When Andrew thought of Nick’s decades-long betrayal, his rage seared white hot. The life Andrew lived—his entire existence—had been set in motion by a lie that had finally come to light. But his own selfish actions had cost him his wife, too. The damage was irreversible.
He’d lost everyone he cared about.
Waves of self-loathing, of self-hatred, washed over him, penetrating the deepest layers of his being, where they belonged.
But Amy deserved the truth. Their marriage was over, but she needed to know about Max.
Andrew padded up the stairs and opened the bedroom door to find her lying on her side, facing the far wall. He couldn’t tell if she was sleeping or awake. “Amy?”
She didn’t answer, just shifted her weight on the mattress. Andrew walked around to her side of the bed, and in the dim light he saw her eyes were open, her cheeks streaked with tears. He sat, placing his hand on her bare foot. “There’s something I need to tell you.”

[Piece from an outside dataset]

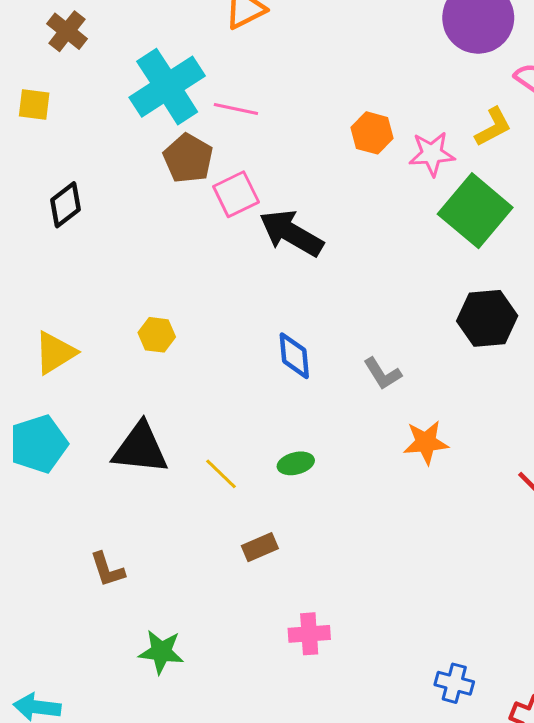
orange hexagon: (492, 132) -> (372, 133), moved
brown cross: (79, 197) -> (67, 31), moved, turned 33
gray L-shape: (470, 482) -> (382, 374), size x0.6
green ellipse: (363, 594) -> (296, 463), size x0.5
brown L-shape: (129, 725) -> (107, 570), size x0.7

Amy propped her head up in her hand. “From here on out, our only communication should be handled through lawyers.”
“This is my house, too. Where do you want me to go?” Andrew heard the entitled whininess of his response, and the space between them filled with the obvious answer before Amy spoke it.
“Go back to wherever you spent your time this morning, where you’ve been spending all your time.” Her face twisted with fury. “Go where you keep all your secrets.” Her words boomeranged around the room. Andrew watched her anger morph into heartbreak. Fresh tears spilled down her cheeks, and she settled back on the pillow. “Now please leave me alone. I need to check in at the hospital in an hour, and I’m expected to be prepared to perform surgery at a moment’s notice. I can’t be distracted.”

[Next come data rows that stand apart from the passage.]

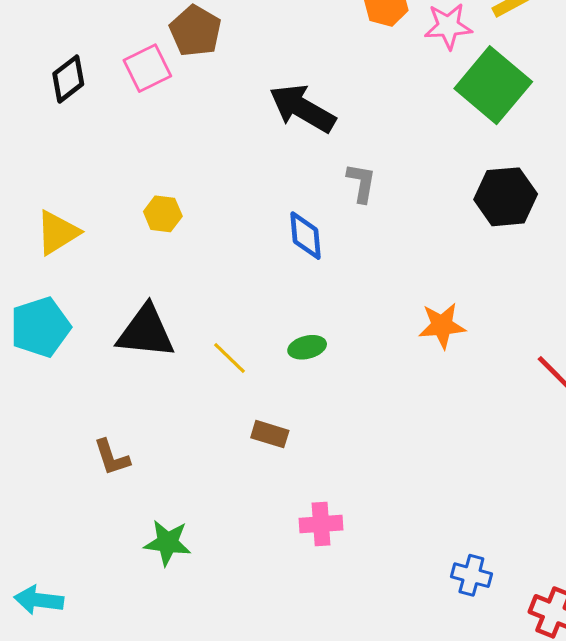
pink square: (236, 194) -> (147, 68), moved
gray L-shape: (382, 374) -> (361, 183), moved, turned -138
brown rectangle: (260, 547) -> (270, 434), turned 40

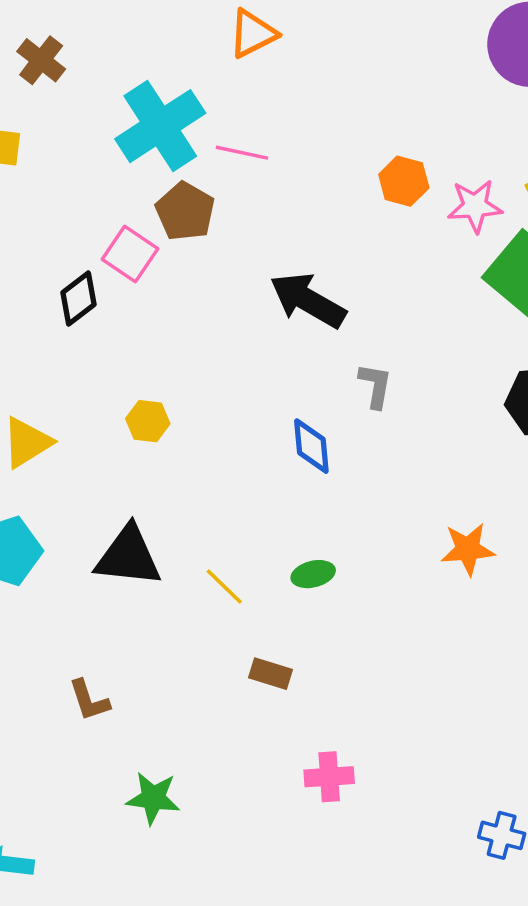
pink square: (147, 68) -> (130, 254), turned -30
black diamond: (68, 79) -> (78, 298), moved

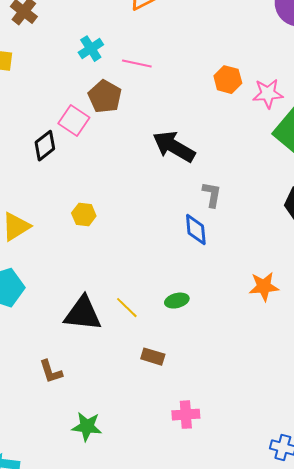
cyan cross: (160, 126) -> (91, 49), size x0.5
blue diamond: (311, 446) -> (196, 230), moved
black triangle: (128, 556) -> (83, 314), moved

Andrew stood and went to the top of the staircase, his options forking before him.
Without the protective emotional padding of his medication, he’d felt everything that day. The love, the desire, the rage, the betrayal. And for the first time in what felt like forever, an itch crept in, one he desperately wanted to scratch. He could picture their liquor cabinet with photographic clarity: three bottles of chardonnay lined up beside a bottle of Grey Goose, three-quarters full. Two bottles, one of rum, one of whiskey, the latter still sealed. He’d memorized the labels with startling precision.

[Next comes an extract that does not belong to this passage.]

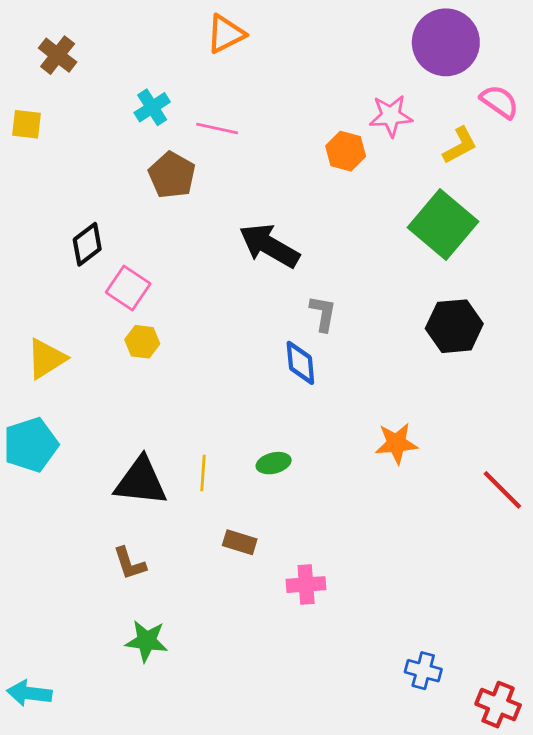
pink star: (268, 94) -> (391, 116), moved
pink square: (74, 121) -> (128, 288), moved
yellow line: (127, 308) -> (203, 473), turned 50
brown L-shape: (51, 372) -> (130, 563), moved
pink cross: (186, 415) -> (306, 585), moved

There was nothing stopping him from going downstairs, cracking a seal, spilling liquid into one of the fancy crystal tumblers they’d received from some well-intentioned wedding guest who knew nothing of his past, nothing of the monster that existed inside him. The thought of the satisfying burn in his throat made him salivate.
Andrew pounded down the stairs. He passed the kitchen without looking at the liquor cabinet, then sprinted to the garage, where he dropped into the driver’s seat and pulled out his phone, smashing the call button next to Nick’s name as he reversed out of the driveway.
Nick answered. “Right on time, Drew.”
His voice was slurred, and the back of Andrew’s neck tingled. Nick was drunk. “Where are you?” Andrew demanded, weaving between lanes of traffic. “We need to talk. Right now.”